Il faut noter également que depuis la fin du premier trimestre 2025, le Togo enregistre des échecs répétés dans ses émissions de titres publics au marché de l’UEMOA-titres, parce que jugé trop risqué à cause des tensions budgétaires croissantes, due au poids de la dette publique intérieure trop élevée.
Aussi doit-on s’attendre après le passage du FMI à la fin du mois d’août 2025 pour un audit des finances publiques, à un profilage de la dette publique déjà à la limite du soutenable, non seulement à un rabotage fiscale dans le domaine des transport et logistique, de la téléphonie et transferts mobiles, mais aussi à la baisse des subventions sur les produits pétroliers et du gaz dont les prix sont déjà au-dessus de la moyenne dans l’Union.

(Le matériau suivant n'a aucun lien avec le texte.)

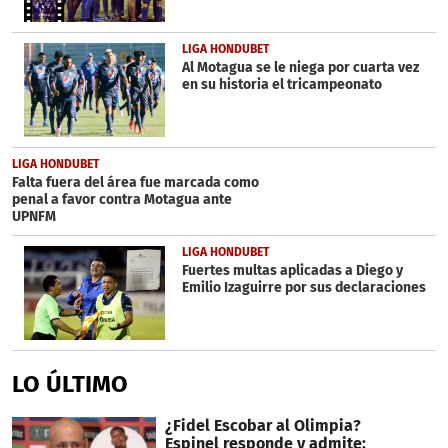
LIGA HONDUBET
Al Motagua se le niega por cuarta vez
en su historia el tricampeonato
LIGA HONDUBET
Falta fuera del área fue marcada como
penal a favor contra Motagua ante
UPNFM
LIGA HONDUBET
Fuertes multas aplicadas a Diego y
Emilio Izaguirre por sus declaraciones
LO ÚLTIMO
¿Fidel Escobar al Olimpia?
Espinel responde y admite:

On apprend déjà l’augmentation du prix du gravier concassé qui semble passer inaperçue.
Selon les deux documents concernant le Togo, certaines branches industrielles ont connu de fortes contractions notamment la production des matériaux de construction (-60%), l’électricité et gaz(-42%). Ceci très loin d’être anodin, révèle la fragilités structurelles de l’économie du Togo et pose la problématique de la vraie résilience.
En effet, la croissance à 6,5% avait déjà été réalisée en 2023. Cela suppose que l’effet covid a été réglé. Ainsi donc le vrai problème n’est pas l’avènement de la Covid quoique non négligeable, mais c’est le cadre macro-économique qui devrait être restructuré pour être résilient.

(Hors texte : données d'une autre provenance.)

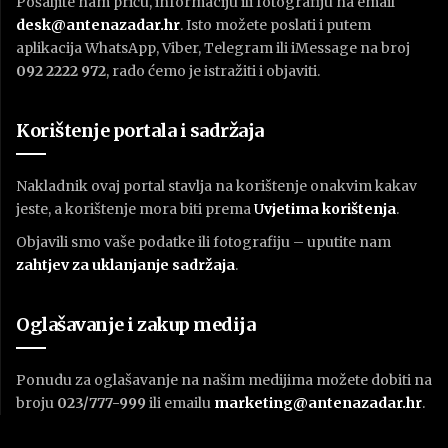
Pošaljite nam priču, informaciju ili fotografiju na email
desk@antenazadar.hr
. Isto možete poslati i putem
aplikacija WhatsApp, Viber, Telegram ili iMessage na broj
092 2222 972
, rado ćemo je istražiti i objaviti.
Korištenje portala i sadržaja
Nakladnik ovaj portal stavlja na korištenje onakvim kakav
jeste, a korištenje mora biti prema
U
vjetima korištenja
.
Objavili smo vaše podatke ili fotografiju – uputite nam
zahtjev za uklanjanje sadržaja
.
Oglašavanje i zakup medija
Ponudu za oglašavanje na našim medijima možete dobiti na
broju
023/777-999
ili emailu
marketing@antenazadar.hr
.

Si depuis 5 ans la croissance est restée dans une dynamique maintenue à 6%, il serait de bon aloi de se demander quel a été son impact sur l’enrichissement de la population et la capacité de l’État à respecter ses engagements ?
Certes, il est vrai que depuis au moins trois ans, le taux de croissance du Togo est appréciable, mais très insuffisant pour impacter le niveau de développement et par ricochet l’amélioration du niveau de vie de la population.
En effet, à ce stade, la croissance du PIB reste très volatile si elle est inférieure à 7%.
Pour un pays dont le taux de croissance naturelle de la population avoisine 3%, avec un déficit public de plus de 10% qui se permet d’aller emprunter l’argent sur le marché avec un taux d’intérêt supérieur au taux de croissance, on ne peut pas parler de résilience. Car, lorsque le taux d’intérêt est supérieur au taux de croissance, les profits réalisés par ces investissements ne peuvent pas avant échéance couvrir les intérêts qui sont capitalisés et augmentent le déficit. Dès lors, plus le déficit public augmente avec la dette, plus la population s’appauvrit et le chômage devient endémique dû à la faiblesse des investissements productifs. Il y a alors nécessité d’une gestion rigoureuse, un assainissement des comptes publiques et des réformes en profondeur pour changer la base structurelle de l’économie.
Comme on peut le constater, la question de résilience de l’économie ne se limite pas seulement au maintien du taux de croissance du PIB du Togo à 6%. Elle concerne le mode et le financement des projets structurants et utiles avec un bon système judiciaire qui lutte contre tout mécanisme de pillage planifié. Dans ces conditions, la réduction du déficit budgétaire et de la dette publique intérieure est un enjeu vital pour réduire le train de vie de l’État et dynamiser la production des entreprises nationales.